Se a ditadura brasileira ainda nos persegue como uma sombra sólida que não pretende se decompor tão facilmente, revelando-se em um terreno ainda fértil para as produções cinematográficas, o ambiente despertado pelo onírico em Per Capita se apresenta numa realidade que relega aos corpos a principal miséria.
Obsessão, violência, depredação e estupro são temas que compõe essas imagens, como num gesto incontrolável de vômito – as imagens múltiplas de carros dos mais diversos filmes que apontam, principalmente para a liberdade, são contestadas pelo cinema pernambucano: estariam os road movies já ultrapassados em suas metáforas? Sim e não. As ações que levam a misoginia são agrupadas pela violência diante de um veículo abandonado, elas habitam a mente de uma mulher acordada pela angústia – a realidade que adentra o sonho e o sonho que se torna real não permitem discernimento.
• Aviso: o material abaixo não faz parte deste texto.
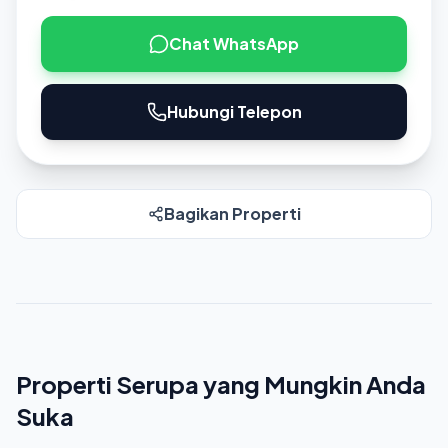
Chat WhatsApp
Hubungi Telepon
Bagikan Properti
Properti Serupa yang Mungkin Anda
Suka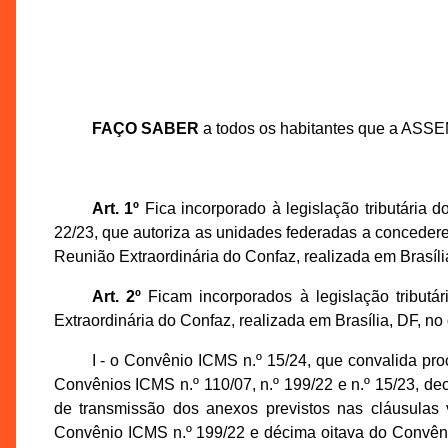
FAÇO SABER
a todos os habitantes que a ASS
Art. 1º
Fica incorporado à legislação tributária 
22/23, que autoriza as unidades federadas a concedere
Reunião Extraordinária do Confaz, realizada em Brasíli
Art. 2º
Ficam incorporados à legislação tributá
Extraordinária do Confaz, realizada em Brasília, DF, no 
I - o Convênio ICMS n.º 15/24, que convalida pr
Convênios ICMS n.º 110/07, n.º 199/22 e n.º 15/23, dec
de transmissão dos anexos previstos nas cláusulas 
Convênio ICMS n.º 199/22 e décima oitava do Convêni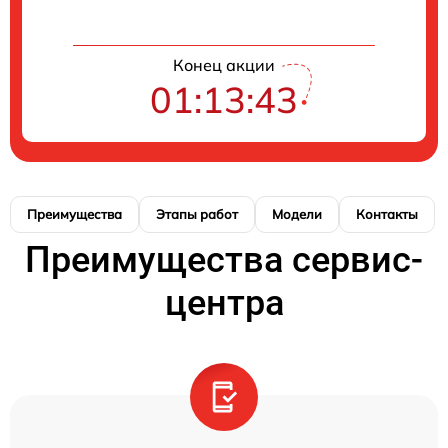
Конец акции
01:13:42
Преимущества
Этапы работ
Модели
Контакты
Преимущества сервис-
центра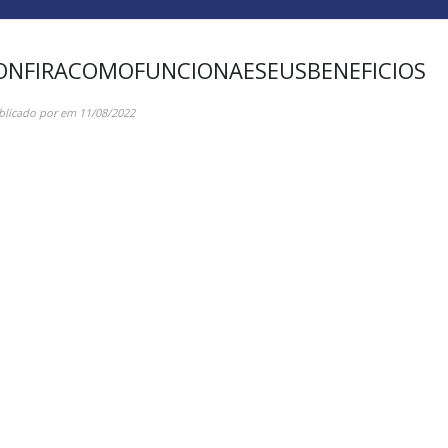
NFIRACOMOFUNCIONAESEUSBENEFICIOS
blicado por
em
11/08/2022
Mas afinal, quando permitiram?
Esse amálgama também serve como terreno movediço em República das Saúvas, que nos força goela abaixo uma série de pronunciamentos de quem se diz presidente em plena crise sanitária num Brasil tão grandioso e ao mesmo tempo tão pequeno. Com uma montagem que inventaria uma realidade nacional explicada pela terra e seu mundo animal, o jogo cômico se faz presente pela recuperação de um dos romances mais importantes de nossa literatura, Macunaíma. As saúvas, denunciadas como as principais responsáveis por sua própria depravação, provocam um questionamento tão incômodo em nós quanto o vai e vem dessas imagens – saúvas, gados, saúvas, burros, saúvas, urubus. Se é possível angariar um papel nessa cadeia alimentar, a pergunta deve sugerir: a que preço?
Em meio a essas inúmeras realidades, a afirmação de uma especificidade – a das mulheres surdas em Seremos Ouvidas – se volta para um dado preocupante na trajetória dos feminismos brasileiros: a de que é preciso ouvir, falar, ver, tocar e sentir em seus mais diversos e possíveis significados. Por meio de depoimentos que se fazem tão diretos e reais quanto as experiências das mulheres que sofrem algum tipo de violência, o curta explora um redimensionamento necessário para tornar o mundo um lugar habitável, acessível e, principalmente, disponível às mais variadas transformações – mesmo depois de sua explosão devastadora.
Os filmes da Mostra Brasil 3 – Perplexidade conseguem, de alguma maneira, pontuar grande parte daquilo que foi acumulado, guardado, restringido em séculos de história brasileira, mas que, ao ocupar um espaço finito, não sabe mais para onde ir e só pode explodir. O prognóstico diante da detonação do país já foi feito: a ideia nunca foi organizar o caos, mas aceitá-lo em suas mais diversas constituições e, quem sabe, especular sobre o que podemos na tela e fora dela.